Friday, December 22, 2006

Read: "Fade to Blond" by Max Phillips

Read: Fade to Blonde by Max Phillips, 2004, 0843953500.

Excellent. This is a Hard Case Crime paperback. An original novel, not a reprint. I have a couple more Hard Case books checked out and one is an Ed McBain from about '58. Another is by Pete Hamill but I do not know the vintage.

This was really well written. Nice Hammett like touches in some of the descriptions by the main character, and narrator, Ray Corson. Ray left home early, bummed the rails a few years, saw service in WWII and now, in the mid-1950s or so, he's a washed out actor/screenwriter/boxer/bodyguard in Los Angeles making do as a construction worker. One day a big chested blonde shows up asking for Ray's help as muscle. The blonde says she has been threatened with facial disfurgerment by a local porn producer. Of course, the blonde's story is not all true and Ray, not dumb but not brilliant, struggles a while before he gets to the truth.

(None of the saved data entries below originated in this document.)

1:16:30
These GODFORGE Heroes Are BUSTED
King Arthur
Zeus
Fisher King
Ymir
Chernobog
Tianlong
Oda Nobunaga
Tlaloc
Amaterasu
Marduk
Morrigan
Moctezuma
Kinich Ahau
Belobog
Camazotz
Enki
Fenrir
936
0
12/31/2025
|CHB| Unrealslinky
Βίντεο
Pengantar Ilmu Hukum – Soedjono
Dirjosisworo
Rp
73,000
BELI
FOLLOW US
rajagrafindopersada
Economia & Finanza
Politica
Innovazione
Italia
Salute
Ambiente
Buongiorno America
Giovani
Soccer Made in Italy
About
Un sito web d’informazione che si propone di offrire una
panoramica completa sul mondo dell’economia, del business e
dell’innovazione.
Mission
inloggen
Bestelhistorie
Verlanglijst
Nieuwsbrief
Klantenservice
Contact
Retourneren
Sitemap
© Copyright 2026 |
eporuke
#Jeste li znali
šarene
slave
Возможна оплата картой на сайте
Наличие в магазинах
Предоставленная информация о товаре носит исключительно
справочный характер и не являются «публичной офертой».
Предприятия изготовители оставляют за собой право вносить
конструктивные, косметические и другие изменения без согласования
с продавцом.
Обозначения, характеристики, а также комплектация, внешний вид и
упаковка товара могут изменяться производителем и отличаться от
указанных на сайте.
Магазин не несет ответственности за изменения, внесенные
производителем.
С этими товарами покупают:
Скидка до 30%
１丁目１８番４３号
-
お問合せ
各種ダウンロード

Corson's L.A. is filled with aspiring actors, failed actors, talent scouts, and all the gaffers, riggers and set designers that make up the low end of the movie industry. The setting gives an interesting twist by showing the work-a-day world of Hollywood. No glitter in the Phillips' rented rooms and drug dealer house parties.

Phillips is spare in his writing but his character descriptions are sharp enough that we can fill in the empty spaces he leaves. One nice touch by Phillips was when Corson forcibly takes a drug dealer to see a mobster. The dealer is verbally abusive with Corson and Ray says to the reader, "He made me a recommendation."